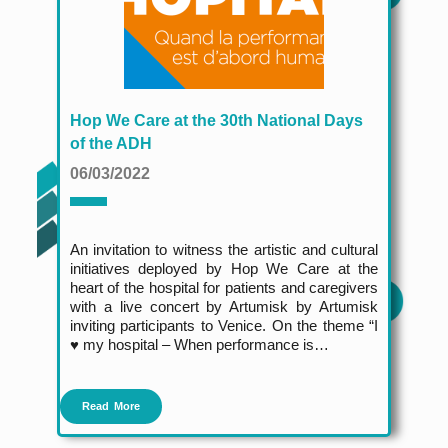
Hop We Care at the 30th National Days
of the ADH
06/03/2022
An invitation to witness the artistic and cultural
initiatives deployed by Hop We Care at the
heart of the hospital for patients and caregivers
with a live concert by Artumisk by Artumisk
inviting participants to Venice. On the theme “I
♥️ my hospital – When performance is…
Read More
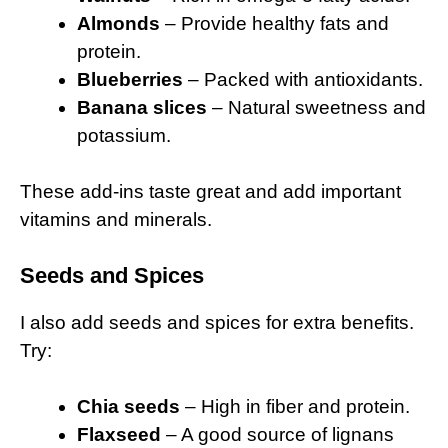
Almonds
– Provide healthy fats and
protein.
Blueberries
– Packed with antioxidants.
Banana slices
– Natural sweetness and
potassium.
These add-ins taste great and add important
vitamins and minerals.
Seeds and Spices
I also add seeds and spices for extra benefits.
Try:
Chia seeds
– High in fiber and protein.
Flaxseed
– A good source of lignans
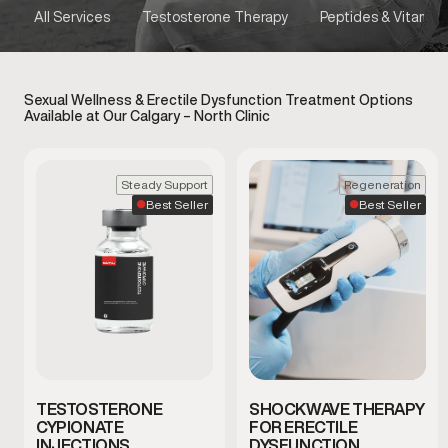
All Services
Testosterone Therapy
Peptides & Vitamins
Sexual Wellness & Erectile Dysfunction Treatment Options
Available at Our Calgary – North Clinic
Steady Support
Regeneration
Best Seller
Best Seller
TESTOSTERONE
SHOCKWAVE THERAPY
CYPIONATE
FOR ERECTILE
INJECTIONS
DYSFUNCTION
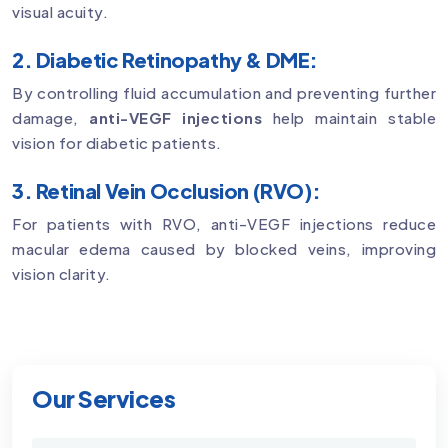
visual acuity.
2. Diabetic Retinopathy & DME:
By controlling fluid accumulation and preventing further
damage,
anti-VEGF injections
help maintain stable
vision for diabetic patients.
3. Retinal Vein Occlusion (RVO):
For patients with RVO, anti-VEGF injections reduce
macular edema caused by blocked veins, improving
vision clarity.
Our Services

-----

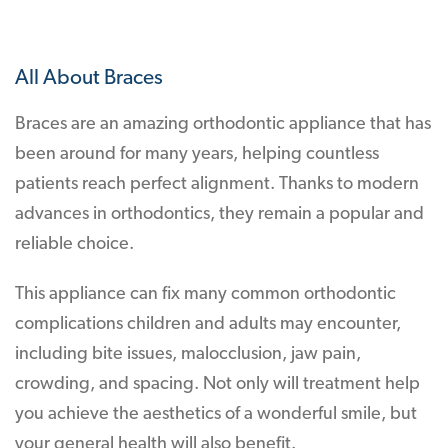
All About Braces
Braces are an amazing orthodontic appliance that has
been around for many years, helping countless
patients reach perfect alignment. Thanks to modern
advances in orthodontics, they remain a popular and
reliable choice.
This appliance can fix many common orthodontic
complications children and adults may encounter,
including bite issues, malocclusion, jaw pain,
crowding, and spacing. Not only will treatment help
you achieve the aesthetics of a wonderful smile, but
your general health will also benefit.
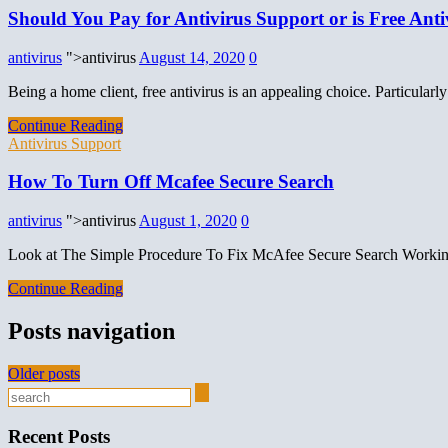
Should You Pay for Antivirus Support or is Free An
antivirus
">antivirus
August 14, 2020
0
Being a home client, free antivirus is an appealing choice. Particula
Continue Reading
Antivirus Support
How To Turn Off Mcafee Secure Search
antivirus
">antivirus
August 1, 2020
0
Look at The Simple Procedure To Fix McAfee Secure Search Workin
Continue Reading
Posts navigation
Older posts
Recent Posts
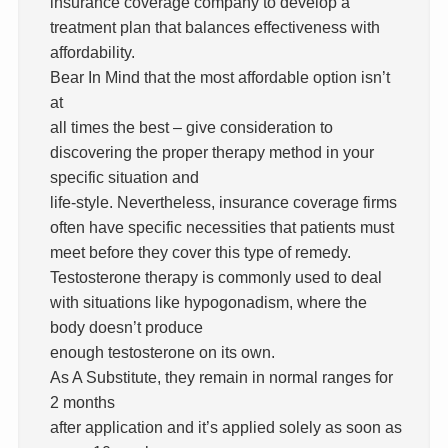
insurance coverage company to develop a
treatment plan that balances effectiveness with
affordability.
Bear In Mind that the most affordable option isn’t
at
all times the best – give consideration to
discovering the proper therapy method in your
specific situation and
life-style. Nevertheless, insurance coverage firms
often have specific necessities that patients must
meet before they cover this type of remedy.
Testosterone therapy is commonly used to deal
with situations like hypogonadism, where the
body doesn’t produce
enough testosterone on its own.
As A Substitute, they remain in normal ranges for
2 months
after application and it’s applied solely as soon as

-----

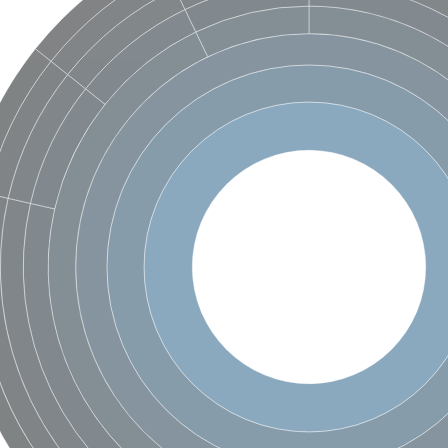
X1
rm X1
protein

-----

## Exercise
Your task is to restate, word for word, only those lines above that fall between the line holding "Hop We Care at the 30th National Days" and the line holding "with a live concert by Artumisk by Artumisk", inclusive.

## Completed exercise
Hop We Care at the 30th National Days
of the ADH
06/03/2022
An invitation to witness the artistic and cultural
initiatives deployed by Hop We Care at the
heart of the hospital for patients and caregivers
with a live concert by Artumisk by Artumisk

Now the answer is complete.